Many think of appellate attorneys only after a court case has been won or lost at the trial level, but ensuring from the start that your trial team includes an attorney with strong appellate expertise can translate into real savings for your bottom line. Hiring an attorney with deep appellate experience protects the investment you make at the trial level and strengthens your position should you choose or face an appeal.
Consider a sample of the special skills that appellate attorneys provide to ramp up return-on-investment:
Picking Your Battlefield
If you or your business face serious legal and financial exposure in a case, ensuring that your trial team includes an appellate attorney to counsel as to where to bring a case (when there is a choice) can impact the potential for appeals. For example, it is very difficult to appeal an arbitration decision, so selecting arbitration versus court litigation necessarily restricts the potential for any successful appeal – depending on your case, there may be strategic reasons to limit appeal and select arbitration (if you can). In terms of court selection, there may be more than one choice, including federal or state, and one state’s laws and precedent could be far more favorable to your case than another state’s. Such breadth of knowledge from the inception of a case is invaluable. Litigators with strong appellate experience see the entire forest, not just the trees (and weeds) of trial.
Making Your Record
Appellate courts rarely look outside the “record,” meaning the transcripts of testimony and evidence presented during trial. Arguments or objections that could have been made but were not are usually lost and cannot be made on appeal (“waived”). Many litigants are surprised to learn that they do not have a solid appeal because their trial attorney did not make the proper motions or objections, or introduce key evidence, during trial. Attorneys with comprehensive knowledge of the appeals process not only have a deep understanding of legal principles and process at the appellate level, but also know how to increase the likelihood of success on appeal by creating a good record and ensuring that all appealable issues are preserved and not waived. Trial attorneys with appellate experience can also create opportunities for “interlocutory” appeals – appeals of certain issues before there is a final judgment.
Assessing Your Likelihood of Success on Appeal
Whether you have won or lost at the trial level, there are many factors to consider. If you won, the other side may appeal and your choices are limited: defend the appeal or try to settle. If you lost, even if the trial court got something wrong, your likelihood of success on appeal may be limited by the discretion afforded to fact-finders. Even when reversible error on case-determinative issues gives you the highest likelihood of success on appeal, the cost of pursuing an appeal may outweigh the cost of satisfying judgment. Litigators with appellate expertise provide neutral assessment of all of these factors.

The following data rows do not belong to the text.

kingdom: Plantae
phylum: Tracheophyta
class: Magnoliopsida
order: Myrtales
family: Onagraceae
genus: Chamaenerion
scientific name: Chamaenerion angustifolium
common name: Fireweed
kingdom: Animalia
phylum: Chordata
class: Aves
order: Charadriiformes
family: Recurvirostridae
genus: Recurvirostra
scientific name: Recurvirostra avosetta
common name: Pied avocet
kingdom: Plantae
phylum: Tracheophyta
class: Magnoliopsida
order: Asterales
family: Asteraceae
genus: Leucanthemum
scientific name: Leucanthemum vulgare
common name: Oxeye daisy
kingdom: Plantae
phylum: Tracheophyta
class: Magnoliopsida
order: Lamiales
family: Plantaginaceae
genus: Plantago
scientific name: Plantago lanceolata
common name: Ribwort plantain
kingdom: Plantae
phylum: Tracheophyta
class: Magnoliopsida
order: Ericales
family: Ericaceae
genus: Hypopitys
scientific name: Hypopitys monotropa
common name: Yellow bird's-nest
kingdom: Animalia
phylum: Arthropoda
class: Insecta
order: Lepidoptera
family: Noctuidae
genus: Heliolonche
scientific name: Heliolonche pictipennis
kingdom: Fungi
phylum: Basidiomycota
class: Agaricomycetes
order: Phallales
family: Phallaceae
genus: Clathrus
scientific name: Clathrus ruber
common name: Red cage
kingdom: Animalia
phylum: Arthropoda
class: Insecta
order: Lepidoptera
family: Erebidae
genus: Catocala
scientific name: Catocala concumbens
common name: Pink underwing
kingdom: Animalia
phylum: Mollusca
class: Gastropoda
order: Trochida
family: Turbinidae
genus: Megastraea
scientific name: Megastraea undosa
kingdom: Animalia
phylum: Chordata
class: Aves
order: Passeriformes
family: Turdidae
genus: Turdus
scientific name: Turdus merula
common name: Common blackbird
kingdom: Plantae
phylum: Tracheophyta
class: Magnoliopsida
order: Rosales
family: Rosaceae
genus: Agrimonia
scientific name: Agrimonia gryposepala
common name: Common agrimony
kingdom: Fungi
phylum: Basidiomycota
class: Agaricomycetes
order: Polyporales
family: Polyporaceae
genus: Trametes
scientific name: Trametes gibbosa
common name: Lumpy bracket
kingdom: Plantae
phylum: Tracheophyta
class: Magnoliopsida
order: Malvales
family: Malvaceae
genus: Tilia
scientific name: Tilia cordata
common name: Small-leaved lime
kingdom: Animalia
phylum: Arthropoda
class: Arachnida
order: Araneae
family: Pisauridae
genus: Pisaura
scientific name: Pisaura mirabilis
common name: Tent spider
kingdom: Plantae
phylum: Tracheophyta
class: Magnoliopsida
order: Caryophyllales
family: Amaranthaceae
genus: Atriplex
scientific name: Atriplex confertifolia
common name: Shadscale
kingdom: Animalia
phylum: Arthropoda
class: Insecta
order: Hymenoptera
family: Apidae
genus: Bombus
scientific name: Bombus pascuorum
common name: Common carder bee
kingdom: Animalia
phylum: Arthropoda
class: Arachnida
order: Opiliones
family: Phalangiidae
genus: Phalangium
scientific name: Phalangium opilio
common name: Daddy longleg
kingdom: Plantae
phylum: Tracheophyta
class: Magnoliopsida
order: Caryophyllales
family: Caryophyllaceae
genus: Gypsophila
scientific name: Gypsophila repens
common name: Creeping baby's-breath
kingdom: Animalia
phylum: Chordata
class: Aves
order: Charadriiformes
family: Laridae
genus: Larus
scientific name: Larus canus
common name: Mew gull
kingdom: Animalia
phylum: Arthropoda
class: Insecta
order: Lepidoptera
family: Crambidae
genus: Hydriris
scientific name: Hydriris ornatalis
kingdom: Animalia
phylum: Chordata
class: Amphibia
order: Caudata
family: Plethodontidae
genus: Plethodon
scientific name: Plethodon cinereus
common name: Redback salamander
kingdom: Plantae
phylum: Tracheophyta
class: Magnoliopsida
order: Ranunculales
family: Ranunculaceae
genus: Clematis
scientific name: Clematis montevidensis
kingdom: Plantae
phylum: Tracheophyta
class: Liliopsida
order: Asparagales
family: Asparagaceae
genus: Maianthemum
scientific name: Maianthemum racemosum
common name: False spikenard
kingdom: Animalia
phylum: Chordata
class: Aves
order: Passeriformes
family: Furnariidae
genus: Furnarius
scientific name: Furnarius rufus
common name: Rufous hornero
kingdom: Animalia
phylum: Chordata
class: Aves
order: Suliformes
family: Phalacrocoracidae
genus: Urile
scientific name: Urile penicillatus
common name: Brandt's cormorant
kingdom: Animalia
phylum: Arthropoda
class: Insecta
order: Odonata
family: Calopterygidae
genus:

Understanding Business Considerations
A legal case is more than an argument under applicable facts and law – it is also a cost-benefit analysis. Litigators with strong appellate experience will objectively advise as to not only the likelihood of success on appeal, but also as to the impact of an appeal on certain business considerations – not just your bottom line, but the potential for precedent impacting your business in the future. Appellate attorneys should objectively assess your case and understand your business objectives to counsel whether to appeal (if an option), defend an appeal, or settle, taking you to the best possible result within a complex framework of rules and timelines.
Knowing the Audience
Appellate attorneys put themselves into the shoes of an appellate court judge. What are the issues on appeal, why are they important, and why are some issues not worth appealing? A witness may have lied, but an appellate court will defer to the fact-finder that was in the courtroom to assess the credibility of that witness. You may have had a winning argument, but if it was not made at trial you likely cannot make it on appeal.
A good appellate attorney objectively assesses the record, spots the strongest arguments for overturning or affirming the decision below, understands precedent and any public policy implications and presents well-researched and compelling arguments to the appellate court, both in written briefs and at oral argument.
Presenting your best arguments on appeal requires a nuanced understanding of how appellate judges think. Select an appellate attorney who not only deep dives into research and is a strong and persuasive writer, but who anticipates the other side’s arguments and, more critically, intuits the issues most important to the appellate court. Less is often more, both in terms of selecting the issues to appeal and in writing concise and compelling briefs. At the end of the day, a good appellate advocate tells and sells your story.
“Appellate records are longer than they once were, and oral arguments are more compressed, but even in the electronic age, the essential art of appellate advocacy – and of appellate judging too, I believe – has remained constant.” Ruth Bader Ginsburg, Remarks on Appellate Advocacy, 50 S. C. L. Rev. 567, 570 (1999). Because appellate advocacy is most certainly an art form, it pays to carefully select your artist.
(Leanne Murray Shofi is Special Counsel at Pastore in Stamford, Conn., with 20+ years of litigation and appellate experience within the Connecticut and New York state and federal courts.)